[Opening Records for this task section]
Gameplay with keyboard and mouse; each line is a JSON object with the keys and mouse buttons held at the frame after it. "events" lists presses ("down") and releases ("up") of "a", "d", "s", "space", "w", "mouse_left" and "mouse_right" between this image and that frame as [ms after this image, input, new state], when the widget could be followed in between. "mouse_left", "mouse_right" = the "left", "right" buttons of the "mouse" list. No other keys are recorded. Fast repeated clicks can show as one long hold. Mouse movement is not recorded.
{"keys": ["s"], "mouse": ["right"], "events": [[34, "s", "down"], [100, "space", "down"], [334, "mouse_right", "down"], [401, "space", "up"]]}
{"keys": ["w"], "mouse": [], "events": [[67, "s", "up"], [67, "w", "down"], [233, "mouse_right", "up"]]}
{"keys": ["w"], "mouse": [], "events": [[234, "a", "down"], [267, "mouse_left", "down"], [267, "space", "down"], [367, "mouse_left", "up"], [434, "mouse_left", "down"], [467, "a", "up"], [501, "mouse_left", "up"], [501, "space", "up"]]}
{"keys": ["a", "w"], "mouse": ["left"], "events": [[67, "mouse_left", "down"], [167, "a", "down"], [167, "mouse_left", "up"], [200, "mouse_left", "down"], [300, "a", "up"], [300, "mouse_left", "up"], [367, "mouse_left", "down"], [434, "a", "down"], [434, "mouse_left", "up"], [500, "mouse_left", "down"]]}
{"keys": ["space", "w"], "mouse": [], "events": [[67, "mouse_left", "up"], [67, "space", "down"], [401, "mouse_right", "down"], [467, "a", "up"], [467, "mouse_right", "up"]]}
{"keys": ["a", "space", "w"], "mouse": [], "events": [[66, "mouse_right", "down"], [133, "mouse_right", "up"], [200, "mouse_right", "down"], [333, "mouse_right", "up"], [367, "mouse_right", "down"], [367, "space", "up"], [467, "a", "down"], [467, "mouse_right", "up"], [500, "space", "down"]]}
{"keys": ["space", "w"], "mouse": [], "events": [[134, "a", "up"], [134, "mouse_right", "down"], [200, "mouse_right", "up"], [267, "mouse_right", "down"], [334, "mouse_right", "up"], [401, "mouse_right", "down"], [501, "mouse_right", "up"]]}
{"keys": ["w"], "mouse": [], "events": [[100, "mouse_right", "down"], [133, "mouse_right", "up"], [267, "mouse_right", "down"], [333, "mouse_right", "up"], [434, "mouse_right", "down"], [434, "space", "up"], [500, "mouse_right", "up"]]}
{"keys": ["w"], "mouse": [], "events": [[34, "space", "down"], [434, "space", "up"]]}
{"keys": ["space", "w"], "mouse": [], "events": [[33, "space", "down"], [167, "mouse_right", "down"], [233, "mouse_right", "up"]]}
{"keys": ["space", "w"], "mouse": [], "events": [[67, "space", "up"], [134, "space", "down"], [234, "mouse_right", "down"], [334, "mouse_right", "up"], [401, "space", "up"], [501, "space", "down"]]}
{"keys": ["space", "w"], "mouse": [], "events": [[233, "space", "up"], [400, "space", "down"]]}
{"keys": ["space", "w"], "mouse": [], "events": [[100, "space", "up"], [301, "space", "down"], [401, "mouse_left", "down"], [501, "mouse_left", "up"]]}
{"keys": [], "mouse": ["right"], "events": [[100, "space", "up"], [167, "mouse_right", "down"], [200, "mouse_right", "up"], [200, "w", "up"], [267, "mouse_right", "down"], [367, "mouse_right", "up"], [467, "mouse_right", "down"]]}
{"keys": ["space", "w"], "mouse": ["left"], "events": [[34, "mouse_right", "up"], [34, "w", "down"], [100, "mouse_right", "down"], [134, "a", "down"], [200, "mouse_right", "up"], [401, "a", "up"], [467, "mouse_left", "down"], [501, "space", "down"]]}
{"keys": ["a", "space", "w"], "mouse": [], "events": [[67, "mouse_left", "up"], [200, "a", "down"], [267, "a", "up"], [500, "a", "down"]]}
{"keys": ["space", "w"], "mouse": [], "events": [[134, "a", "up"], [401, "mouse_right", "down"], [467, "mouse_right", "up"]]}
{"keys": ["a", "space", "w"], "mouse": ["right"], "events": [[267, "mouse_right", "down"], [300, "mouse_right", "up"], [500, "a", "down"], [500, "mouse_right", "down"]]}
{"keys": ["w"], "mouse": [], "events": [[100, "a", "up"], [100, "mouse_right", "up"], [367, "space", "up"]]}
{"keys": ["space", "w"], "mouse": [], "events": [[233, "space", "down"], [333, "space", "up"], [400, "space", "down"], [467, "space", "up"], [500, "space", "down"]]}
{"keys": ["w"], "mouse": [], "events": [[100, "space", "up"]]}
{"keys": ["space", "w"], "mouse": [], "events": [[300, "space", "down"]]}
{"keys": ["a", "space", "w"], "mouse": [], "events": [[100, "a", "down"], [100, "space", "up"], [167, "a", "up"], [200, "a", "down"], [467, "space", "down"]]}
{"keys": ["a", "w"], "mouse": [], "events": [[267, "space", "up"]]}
[Closing Records for this task section]
→ **The task**
Going line by line, repeat the whole listing exactly.

→ **Result of this task**
Gameplay with keyboard and mouse; each line is a JSON object with the keys and mouse buttons held at the frame after it. "events" lists presses ("down") and releases ("up") of "a", "d", "s", "space", "w", "mouse_left" and "mouse_right" between this image and that frame as [ms after this image, input, new state], when the widget could be followed in between. "mouse_left", "mouse_right" = the "left", "right" buttons of the "mouse" list. No other keys are recorded. Fast repeated clicks can show as one long hold. Mouse movement is not recorded.
{"keys": ["s"], "mouse": ["right"], "events": [[34, "s", "down"], [100, "space", "down"], [334, "mouse_right", "down"], [401, "space", "up"]]}
{"keys": ["w"], "mouse": [], "events": [[67, "s", "up"], [67, "w", "down"], [233, "mouse_right", "up"]]}
{"keys": ["w"], "mouse": [], "events": [[234, "a", "down"], [267, "mouse_left", "down"], [267, "space", "down"], [367, "mouse_left", "up"], [434, "mouse_left", "down"], [467, "a", "up"], [501, "mouse_left", "up"], [501, "space", "up"]]}
{"keys": ["a", "w"], "mouse": ["left"], "events": [[67, "mouse_left", "down"], [167, "a", "down"], [167, "mouse_left", "up"], [200, "mouse_left", "down"], [300, "a", "up"], [300, "mouse_left", "up"], [367, "mouse_left", "down"], [434, "a", "down"], [434, "mouse_left", "up"], [500, "mouse_left", "down"]]}
{"keys": ["space", "w"], "mouse": [], "events": [[67, "mouse_left", "up"], [67, "space", "down"], [401, "mouse_right", "down"], [467, "a", "up"], [467, "mouse_right", "up"]]}
{"keys": ["a", "space", "w"], "mouse": [], "events": [[66, "mouse_right", "down"], [133, "mouse_right", "up"], [200, "mouse_right", "down"], [333, "mouse_right", "up"], [367, "mouse_right", "down"], [367, "space", "up"], [467, "a", "down"], [467, "mouse_right", "up"], [500, "space", "down"]]}
{"keys": ["space", "w"], "mouse": [], "events": [[134, "a", "up"], [134, "mouse_right", "down"], [200, "mouse_right", "up"], [267, "mouse_right", "down"], [334, "mouse_right", "up"], [401, "mouse_right", "down"], [501, "mouse_right", "up"]]}
{"keys": ["w"], "mouse": [], "events": [[100, "mouse_right", "down"], [133, "mouse_right", "up"], [267, "mouse_right", "down"], [333, "mouse_right", "up"], [434, "mouse_right", "down"], [434, "space", "up"], [500, "mouse_right", "up"]]}
{"keys": ["w"], "mouse": [], "events": [[34, "space", "down"], [434, "space", "up"]]}
{"keys": ["space", "w"], "mouse": [], "events": [[33, "space", "down"], [167, "mouse_right", "down"], [233, "mouse_right", "up"]]}
{"keys": ["space", "w"], "mouse": [], "events": [[67, "space", "up"], [134, "space", "down"], [234, "mouse_right", "down"], [334, "mouse_right", "up"], [401, "space", "up"], [501, "space", "down"]]}
{"keys": ["space", "w"], "mouse": [], "events": [[233, "space", "up"], [400, "space", "down"]]}
{"keys": ["space", "w"], "mouse": [], "events": [[100, "space", "up"], [301, "space", "down"], [401, "mouse_left", "down"], [501, "mouse_left", "up"]]}
{"keys": [], "mouse": ["right"], "events": [[100, "space", "up"], [167, "mouse_right", "down"], [200, "mouse_right", "up"], [200, "w", "up"], [267, "mouse_right", "down"], [367, "mouse_right", "up"], [467, "mouse_right", "down"]]}
{"keys": ["space", "w"], "mouse": ["left"], "events": [[34, "mouse_right", "up"], [34, "w", "down"], [100, "mouse_right", "down"], [134, "a", "down"], [200, "mouse_right", "up"], [401, "a", "up"], [467, "mouse_left", "down"], [501, "space", "down"]]}
{"keys": ["a", "space", "w"], "mouse": [], "events": [[67, "mouse_left", "up"], [200, "a", "down"], [267, "a", "up"], [500, "a", "down"]]}
{"keys": ["space", "w"], "mouse": [], "events": [[134, "a", "up"], [401, "mouse_right", "down"], [467, "mouse_right", "up"]]}
{"keys": ["a", "space", "w"], "mouse": ["right"], "events": [[267, "mouse_right", "down"], [300, "mouse_right", "up"], [500, "a", "down"], [500, "mouse_right", "down"]]}
{"keys": ["w"], "mouse": [], "events": [[100, "a", "up"], [100, "mouse_right", "up"], [367, "space", "up"]]}
{"keys": ["space", "w"], "mouse": [], "events": [[233, "space", "down"], [333, "space", "up"], [400, "space", "down"], [467, "space", "up"], [500, "space", "down"]]}
{"keys": ["w"], "mouse": [], "events": [[100, "space", "up"]]}
{"keys": ["space", "w"], "mouse": [], "events": [[300, "space", "down"]]}
{"keys": ["a", "space", "w"], "mouse": [], "events": [[100, "a", "down"], [100, "space", "up"], [167, "a", "up"], [200, "a", "down"], [467, "space", "down"]]}
{"keys": ["a", "w"], "mouse": [], "events": [[267, "space", "up"]]}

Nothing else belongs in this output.